The Finnish media should stop using a bazooka to kill an ant.
Is the Finnish media fair when it reports about migrants and minorities like Muslims? Is its reporting biased and unbalanced? The Oulu sexual assault cases and the debate surrounding the al-Hol are the latest examples.
Certainly, State Broadcasting Company Yle’s coverage of the Oulu sexual assault cases is a low point and an example of overkill. From November 27 to February 13 is a case in point. Back then, the state-owned broadcaster published a whopping 77 stories on the topic. On January 14, Yle published 13 stories about the issue.
Not only did the media cover the story disproportionately, but politicians and even the police poured fuel on the flames of suspicion and racism. Matters got so bad that Muslims feared to go to the city center and were barred by the city of Oulu from visiting child-care centers and elementary schools.
Even if the media, politicians and the police suggested that the sexual assaults of Oulu pointed to an epidemic, only eight were convicted.
Another example of overkill by the Finnish media is the repatriation of some 30 children, and possibly their mothers to Finland.

Just like in the stories written about Oulu cases earlier this year, Yle published 71 stories during twenty days (December 2-21), with Helsingin Sanomat publishing 36. The average number of stories that Yle and Helsingin Sanomat published daily was 3.5 and 1.8 stories, respectively.

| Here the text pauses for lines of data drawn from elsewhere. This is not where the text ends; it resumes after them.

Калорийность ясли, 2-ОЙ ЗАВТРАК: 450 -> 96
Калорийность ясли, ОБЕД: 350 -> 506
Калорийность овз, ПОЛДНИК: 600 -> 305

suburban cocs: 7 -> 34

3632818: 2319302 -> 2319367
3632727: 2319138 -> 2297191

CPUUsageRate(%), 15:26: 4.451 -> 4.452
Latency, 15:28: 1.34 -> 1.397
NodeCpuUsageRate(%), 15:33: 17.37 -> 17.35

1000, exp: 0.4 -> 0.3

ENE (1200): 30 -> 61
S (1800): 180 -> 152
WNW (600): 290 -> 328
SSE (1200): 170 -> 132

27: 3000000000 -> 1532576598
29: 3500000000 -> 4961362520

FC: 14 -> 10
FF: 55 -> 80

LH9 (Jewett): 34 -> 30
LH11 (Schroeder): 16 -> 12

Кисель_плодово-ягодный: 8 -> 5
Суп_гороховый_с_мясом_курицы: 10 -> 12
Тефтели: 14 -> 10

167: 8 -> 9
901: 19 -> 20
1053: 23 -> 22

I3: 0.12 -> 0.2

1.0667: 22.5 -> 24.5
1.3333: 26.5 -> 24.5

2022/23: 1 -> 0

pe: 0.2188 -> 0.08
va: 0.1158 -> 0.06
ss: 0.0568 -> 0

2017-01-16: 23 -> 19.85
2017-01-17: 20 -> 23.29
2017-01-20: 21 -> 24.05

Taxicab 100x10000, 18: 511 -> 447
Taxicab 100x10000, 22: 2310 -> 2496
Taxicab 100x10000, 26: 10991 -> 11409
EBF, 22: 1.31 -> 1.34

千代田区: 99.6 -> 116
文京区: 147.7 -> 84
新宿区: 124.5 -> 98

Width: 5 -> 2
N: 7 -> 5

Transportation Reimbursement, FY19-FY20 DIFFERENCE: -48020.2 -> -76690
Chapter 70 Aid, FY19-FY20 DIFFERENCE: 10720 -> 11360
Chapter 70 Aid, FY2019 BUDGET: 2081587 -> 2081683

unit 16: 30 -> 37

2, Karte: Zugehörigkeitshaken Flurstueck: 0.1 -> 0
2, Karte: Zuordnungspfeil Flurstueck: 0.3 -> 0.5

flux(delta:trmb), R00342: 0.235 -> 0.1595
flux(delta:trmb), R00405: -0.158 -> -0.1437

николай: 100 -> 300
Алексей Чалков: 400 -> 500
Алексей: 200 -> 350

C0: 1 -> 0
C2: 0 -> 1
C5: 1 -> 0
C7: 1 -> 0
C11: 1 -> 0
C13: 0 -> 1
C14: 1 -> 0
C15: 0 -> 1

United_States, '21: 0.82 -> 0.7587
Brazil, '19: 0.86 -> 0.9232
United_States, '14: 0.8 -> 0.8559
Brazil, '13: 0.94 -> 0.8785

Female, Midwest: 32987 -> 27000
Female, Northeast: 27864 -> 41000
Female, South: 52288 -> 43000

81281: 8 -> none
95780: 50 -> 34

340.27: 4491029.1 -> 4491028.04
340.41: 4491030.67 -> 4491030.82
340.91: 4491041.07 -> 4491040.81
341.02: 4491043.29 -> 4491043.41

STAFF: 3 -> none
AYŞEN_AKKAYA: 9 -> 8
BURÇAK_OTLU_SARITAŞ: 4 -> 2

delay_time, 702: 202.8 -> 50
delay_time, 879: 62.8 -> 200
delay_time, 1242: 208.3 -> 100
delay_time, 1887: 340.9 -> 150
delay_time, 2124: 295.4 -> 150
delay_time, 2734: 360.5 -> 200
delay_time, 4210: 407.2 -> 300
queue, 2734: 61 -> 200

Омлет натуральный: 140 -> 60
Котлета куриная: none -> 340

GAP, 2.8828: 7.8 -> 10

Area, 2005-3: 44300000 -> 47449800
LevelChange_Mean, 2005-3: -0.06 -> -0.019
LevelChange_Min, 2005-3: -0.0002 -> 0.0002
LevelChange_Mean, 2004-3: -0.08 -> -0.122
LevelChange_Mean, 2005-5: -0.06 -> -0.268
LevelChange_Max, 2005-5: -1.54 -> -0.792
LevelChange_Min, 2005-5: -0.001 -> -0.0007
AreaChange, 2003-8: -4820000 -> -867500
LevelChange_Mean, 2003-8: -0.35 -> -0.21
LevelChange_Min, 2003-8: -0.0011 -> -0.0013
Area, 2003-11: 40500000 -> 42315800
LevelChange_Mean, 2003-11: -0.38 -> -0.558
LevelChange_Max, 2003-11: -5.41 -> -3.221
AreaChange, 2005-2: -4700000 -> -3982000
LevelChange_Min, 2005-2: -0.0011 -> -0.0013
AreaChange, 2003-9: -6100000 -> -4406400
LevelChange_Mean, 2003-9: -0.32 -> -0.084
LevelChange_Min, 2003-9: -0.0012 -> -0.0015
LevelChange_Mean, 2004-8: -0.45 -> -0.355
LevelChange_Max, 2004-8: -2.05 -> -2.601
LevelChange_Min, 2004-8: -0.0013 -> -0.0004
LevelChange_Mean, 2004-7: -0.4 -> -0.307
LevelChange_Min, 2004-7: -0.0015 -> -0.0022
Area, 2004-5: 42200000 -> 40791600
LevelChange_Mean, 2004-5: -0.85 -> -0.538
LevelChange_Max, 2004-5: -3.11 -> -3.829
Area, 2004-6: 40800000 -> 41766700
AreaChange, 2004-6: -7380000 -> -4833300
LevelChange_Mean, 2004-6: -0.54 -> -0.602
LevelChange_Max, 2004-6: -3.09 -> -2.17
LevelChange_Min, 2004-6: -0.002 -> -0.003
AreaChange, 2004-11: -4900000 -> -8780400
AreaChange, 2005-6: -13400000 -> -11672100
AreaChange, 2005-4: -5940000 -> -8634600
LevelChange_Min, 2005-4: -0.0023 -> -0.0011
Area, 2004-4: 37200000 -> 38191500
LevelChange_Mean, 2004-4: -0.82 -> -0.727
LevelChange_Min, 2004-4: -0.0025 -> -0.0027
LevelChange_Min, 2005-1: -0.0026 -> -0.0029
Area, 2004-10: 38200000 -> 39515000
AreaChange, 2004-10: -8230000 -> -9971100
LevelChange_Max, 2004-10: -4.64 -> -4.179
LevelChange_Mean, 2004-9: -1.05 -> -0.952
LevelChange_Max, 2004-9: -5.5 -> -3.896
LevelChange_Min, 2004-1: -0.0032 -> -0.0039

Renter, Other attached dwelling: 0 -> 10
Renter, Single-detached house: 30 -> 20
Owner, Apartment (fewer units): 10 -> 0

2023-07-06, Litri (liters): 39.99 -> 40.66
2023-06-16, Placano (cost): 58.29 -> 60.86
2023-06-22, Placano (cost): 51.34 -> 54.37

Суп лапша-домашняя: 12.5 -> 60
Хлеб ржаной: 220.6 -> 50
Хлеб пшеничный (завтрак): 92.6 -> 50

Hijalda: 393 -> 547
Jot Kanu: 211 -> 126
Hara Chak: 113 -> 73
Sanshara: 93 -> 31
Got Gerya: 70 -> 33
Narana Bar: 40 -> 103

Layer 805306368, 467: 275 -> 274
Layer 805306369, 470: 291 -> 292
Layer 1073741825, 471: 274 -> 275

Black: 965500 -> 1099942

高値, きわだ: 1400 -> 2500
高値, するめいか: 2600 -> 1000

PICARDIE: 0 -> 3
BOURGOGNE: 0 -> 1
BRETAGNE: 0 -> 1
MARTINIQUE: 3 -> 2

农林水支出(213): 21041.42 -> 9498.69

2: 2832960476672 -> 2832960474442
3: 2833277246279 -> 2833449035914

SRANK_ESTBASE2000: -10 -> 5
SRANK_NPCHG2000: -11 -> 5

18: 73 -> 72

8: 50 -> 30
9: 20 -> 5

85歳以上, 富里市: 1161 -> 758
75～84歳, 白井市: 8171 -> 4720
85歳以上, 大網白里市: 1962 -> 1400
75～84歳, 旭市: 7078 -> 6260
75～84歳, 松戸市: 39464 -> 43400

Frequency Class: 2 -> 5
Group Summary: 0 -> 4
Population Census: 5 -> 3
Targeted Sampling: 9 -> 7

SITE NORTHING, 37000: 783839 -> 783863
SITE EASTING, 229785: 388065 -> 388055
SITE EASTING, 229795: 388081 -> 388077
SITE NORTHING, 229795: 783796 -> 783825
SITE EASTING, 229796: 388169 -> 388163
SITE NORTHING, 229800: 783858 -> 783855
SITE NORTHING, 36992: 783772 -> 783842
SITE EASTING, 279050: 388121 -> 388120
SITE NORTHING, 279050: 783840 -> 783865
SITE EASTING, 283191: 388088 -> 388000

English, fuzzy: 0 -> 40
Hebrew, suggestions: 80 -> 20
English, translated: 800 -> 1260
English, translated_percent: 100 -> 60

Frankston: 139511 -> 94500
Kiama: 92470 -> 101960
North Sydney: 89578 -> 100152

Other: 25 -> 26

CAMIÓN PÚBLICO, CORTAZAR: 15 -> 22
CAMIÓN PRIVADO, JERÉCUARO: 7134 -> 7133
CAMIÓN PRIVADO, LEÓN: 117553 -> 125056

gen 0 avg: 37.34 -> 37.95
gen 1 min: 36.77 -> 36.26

The most active day for Yle was December 19, when it published 11 stories, and for Helsingin Sanomat it was December 17 and 16, when it published six stories a day apiece.
Considering that Finland does have good journalists like Jessica Aro and the country scores second on the World Press Freedom Index after Norway, I wonder where the Finnish media would stand on its coverage of minorities like Muslims?
The top-six countries on the World Press Freedom Index, Norway, Finland, Sweden, Holland, Denmark, and Switzerland, are inflicted by social ills like Islamophobia. Add to the latter the underwhelming size of minorities working as staffers, and we can decipher why media coverage is biased and unbalanced.

How do we get more balanced and less biased reporting of minorities? One important step would be to hire more journalists who don’t have only a white perspective of society.